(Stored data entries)

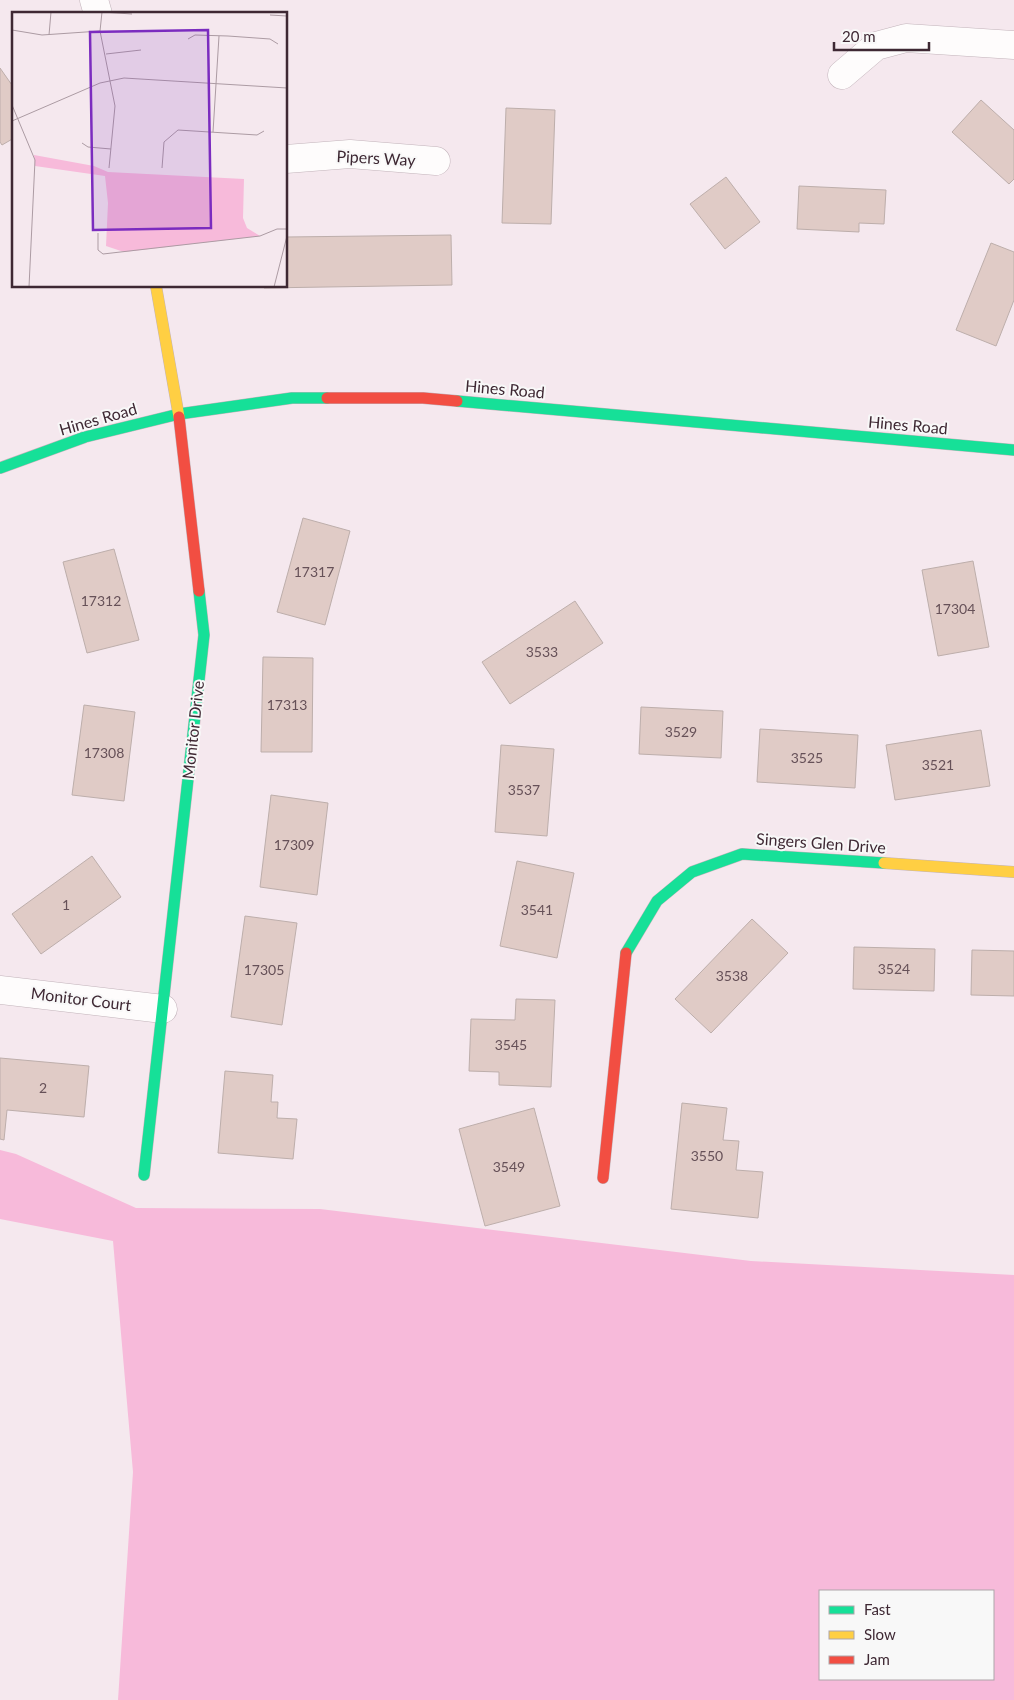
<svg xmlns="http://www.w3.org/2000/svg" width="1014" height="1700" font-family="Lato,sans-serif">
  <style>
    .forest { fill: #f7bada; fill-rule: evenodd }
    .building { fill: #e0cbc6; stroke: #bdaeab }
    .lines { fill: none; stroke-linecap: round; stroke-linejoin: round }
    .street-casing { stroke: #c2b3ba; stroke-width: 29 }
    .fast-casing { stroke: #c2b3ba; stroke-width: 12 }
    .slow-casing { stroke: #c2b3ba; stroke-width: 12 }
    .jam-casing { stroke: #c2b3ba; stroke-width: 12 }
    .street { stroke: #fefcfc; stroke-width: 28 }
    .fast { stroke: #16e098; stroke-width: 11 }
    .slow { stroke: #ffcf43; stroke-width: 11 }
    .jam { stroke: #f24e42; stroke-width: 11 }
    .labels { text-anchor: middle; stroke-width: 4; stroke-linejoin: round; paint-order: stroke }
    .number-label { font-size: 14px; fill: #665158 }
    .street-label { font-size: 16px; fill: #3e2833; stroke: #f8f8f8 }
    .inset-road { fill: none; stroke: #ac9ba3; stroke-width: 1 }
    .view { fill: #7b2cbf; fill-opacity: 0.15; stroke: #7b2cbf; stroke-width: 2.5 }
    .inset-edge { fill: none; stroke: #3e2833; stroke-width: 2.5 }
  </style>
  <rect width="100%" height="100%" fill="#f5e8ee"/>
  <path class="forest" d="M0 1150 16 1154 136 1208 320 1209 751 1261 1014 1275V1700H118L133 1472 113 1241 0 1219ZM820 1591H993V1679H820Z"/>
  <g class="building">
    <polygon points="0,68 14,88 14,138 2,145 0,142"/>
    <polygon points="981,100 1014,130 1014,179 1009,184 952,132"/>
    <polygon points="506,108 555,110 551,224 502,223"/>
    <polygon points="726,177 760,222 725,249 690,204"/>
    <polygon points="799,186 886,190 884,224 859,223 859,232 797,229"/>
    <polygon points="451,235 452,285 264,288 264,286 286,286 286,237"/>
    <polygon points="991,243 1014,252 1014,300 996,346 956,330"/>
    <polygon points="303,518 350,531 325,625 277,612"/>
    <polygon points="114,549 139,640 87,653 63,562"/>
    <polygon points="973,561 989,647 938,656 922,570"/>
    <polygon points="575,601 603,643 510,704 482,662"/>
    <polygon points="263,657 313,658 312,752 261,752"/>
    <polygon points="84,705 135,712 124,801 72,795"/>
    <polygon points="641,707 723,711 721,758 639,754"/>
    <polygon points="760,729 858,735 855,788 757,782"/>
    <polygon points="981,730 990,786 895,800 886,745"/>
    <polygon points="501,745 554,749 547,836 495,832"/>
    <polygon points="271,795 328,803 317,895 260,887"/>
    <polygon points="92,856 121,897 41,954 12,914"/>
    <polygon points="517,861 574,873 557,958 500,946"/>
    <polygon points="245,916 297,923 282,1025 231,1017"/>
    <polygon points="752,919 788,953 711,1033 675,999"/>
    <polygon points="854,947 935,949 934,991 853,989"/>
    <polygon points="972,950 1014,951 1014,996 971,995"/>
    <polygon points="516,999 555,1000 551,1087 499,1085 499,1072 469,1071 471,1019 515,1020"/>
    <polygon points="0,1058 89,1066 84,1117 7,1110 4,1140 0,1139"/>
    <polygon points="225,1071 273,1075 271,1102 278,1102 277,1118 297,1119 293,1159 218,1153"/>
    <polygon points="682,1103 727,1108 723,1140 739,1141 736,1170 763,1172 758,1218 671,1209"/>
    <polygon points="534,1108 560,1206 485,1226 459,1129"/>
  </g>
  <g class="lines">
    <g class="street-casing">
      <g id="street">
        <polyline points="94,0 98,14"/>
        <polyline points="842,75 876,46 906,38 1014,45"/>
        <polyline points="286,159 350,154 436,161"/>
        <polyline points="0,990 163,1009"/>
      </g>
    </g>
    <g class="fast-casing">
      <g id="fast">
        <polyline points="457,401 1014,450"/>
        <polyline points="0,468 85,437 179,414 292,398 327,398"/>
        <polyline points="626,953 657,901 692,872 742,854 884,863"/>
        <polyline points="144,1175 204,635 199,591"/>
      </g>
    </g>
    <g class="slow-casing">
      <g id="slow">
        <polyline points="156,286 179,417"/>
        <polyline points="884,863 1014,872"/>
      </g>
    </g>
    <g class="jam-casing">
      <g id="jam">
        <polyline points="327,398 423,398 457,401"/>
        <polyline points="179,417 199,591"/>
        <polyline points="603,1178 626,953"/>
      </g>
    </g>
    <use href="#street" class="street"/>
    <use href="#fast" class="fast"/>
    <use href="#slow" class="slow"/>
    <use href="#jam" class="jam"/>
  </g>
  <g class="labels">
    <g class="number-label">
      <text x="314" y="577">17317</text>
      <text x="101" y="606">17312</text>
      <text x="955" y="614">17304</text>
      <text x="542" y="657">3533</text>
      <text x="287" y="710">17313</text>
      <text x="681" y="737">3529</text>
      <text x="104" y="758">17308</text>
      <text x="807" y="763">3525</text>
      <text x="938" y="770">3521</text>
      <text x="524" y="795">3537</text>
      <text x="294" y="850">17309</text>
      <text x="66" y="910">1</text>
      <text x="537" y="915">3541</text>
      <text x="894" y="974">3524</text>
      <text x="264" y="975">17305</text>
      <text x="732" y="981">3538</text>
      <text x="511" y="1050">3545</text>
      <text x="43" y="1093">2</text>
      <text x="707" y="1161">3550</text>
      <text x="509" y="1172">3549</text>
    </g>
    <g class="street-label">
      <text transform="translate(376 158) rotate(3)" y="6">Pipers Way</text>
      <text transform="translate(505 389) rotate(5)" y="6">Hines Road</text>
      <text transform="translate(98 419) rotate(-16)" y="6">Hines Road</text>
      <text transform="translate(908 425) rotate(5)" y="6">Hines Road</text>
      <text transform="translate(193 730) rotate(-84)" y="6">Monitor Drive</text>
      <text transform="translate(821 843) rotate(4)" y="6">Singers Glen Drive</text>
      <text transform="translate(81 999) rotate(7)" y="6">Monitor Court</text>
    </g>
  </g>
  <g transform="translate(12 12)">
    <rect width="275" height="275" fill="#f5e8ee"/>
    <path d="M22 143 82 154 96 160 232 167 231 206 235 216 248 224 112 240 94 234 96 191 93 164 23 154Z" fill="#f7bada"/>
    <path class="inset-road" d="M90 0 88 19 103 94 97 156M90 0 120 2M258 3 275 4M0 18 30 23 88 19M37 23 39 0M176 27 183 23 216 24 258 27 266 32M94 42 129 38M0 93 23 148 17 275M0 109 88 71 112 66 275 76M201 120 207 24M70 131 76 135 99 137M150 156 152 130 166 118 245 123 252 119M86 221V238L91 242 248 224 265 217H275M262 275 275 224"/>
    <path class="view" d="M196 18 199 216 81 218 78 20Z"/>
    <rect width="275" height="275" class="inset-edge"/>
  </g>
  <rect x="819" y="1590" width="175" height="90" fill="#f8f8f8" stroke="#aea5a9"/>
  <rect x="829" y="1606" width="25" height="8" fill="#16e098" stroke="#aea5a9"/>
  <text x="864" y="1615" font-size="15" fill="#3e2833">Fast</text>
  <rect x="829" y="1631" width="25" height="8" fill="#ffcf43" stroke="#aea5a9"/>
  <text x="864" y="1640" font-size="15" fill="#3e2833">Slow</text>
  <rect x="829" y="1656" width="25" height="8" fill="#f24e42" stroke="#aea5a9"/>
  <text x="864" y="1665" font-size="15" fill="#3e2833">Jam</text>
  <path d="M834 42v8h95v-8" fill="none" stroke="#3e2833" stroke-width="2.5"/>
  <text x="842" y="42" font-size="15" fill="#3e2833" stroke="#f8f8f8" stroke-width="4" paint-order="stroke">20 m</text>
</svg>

==

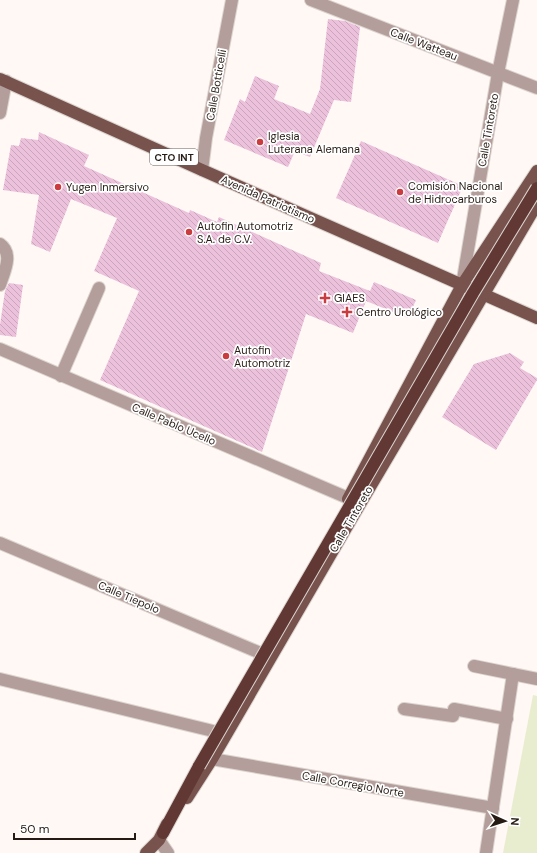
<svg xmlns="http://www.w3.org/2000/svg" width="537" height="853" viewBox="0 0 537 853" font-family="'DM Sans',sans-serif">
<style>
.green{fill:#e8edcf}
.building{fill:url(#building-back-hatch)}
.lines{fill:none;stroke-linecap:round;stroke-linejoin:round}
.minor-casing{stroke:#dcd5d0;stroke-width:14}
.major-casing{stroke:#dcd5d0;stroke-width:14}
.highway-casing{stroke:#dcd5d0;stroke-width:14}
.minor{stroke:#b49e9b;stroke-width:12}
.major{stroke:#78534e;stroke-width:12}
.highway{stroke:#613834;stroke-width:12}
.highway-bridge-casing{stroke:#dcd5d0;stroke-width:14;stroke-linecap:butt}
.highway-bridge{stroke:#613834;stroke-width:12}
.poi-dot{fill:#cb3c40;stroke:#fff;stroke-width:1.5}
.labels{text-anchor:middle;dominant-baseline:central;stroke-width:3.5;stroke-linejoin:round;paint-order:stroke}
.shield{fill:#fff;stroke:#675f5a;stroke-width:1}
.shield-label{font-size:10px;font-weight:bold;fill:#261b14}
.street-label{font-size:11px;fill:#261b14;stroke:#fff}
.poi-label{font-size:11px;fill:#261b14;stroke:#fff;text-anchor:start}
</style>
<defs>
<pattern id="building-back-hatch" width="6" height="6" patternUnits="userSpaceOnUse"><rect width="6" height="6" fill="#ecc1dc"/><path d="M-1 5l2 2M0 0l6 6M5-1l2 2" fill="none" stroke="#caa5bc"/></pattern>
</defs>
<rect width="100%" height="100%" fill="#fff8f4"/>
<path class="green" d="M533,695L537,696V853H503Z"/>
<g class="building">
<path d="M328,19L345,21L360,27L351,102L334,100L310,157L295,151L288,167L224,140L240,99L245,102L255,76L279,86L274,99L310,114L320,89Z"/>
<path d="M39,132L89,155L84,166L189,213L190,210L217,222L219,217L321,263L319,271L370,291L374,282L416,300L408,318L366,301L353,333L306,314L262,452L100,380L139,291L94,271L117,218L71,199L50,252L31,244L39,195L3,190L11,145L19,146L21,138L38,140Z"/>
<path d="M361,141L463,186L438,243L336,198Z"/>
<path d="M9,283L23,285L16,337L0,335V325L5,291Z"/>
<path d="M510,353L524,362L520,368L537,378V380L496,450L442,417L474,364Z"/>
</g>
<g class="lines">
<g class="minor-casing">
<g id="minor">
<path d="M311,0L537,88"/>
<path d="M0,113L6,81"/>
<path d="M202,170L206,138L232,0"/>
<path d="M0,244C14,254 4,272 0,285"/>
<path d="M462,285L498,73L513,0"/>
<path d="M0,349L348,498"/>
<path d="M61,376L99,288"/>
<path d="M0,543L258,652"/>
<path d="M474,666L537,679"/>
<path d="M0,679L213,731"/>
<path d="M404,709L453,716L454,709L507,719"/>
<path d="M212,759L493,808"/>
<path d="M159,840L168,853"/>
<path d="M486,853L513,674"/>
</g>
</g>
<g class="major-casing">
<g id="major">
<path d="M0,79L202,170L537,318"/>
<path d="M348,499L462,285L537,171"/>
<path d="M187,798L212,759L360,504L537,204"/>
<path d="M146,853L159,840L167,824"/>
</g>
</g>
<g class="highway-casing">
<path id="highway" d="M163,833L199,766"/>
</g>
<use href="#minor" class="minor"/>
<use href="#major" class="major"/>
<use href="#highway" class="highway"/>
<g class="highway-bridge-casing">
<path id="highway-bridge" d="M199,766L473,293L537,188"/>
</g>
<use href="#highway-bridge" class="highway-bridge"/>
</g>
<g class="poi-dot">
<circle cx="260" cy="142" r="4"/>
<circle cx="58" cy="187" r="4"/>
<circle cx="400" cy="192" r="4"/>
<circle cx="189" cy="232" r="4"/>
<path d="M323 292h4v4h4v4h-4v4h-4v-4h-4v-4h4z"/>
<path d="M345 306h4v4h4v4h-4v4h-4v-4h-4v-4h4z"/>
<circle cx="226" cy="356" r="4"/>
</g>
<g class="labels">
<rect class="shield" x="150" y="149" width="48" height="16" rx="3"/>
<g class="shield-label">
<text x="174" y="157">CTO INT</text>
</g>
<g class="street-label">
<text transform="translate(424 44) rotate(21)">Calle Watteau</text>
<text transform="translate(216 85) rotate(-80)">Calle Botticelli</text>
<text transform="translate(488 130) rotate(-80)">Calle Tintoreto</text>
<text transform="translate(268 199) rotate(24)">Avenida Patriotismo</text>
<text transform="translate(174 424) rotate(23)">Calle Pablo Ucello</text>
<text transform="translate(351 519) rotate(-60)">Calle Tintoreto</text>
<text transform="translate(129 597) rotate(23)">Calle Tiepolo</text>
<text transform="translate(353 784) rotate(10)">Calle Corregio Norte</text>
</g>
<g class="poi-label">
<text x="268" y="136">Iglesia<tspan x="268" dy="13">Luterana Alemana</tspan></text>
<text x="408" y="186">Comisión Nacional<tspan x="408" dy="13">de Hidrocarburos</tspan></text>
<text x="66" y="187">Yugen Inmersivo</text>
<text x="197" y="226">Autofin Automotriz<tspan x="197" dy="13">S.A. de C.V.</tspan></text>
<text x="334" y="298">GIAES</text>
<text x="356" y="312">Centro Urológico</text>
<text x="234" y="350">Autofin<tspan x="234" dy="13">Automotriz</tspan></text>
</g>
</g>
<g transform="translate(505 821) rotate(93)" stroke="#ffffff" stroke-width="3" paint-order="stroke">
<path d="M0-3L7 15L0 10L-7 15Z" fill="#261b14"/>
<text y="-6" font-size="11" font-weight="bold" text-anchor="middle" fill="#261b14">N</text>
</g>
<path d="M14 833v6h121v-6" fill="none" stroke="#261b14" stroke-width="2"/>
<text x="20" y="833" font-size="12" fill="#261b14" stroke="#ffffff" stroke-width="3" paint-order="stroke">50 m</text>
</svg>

→ EXERCISE DESCRIPTION
Please return every line of the records above that contains the word "lines".

→ TASK RESULT
    .lines { fill: none; stroke-linecap: round; stroke-linejoin: round }
  <g class="lines">
.lines{fill:none;stroke-linecap:round;stroke-linejoin:round}
<g class="lines">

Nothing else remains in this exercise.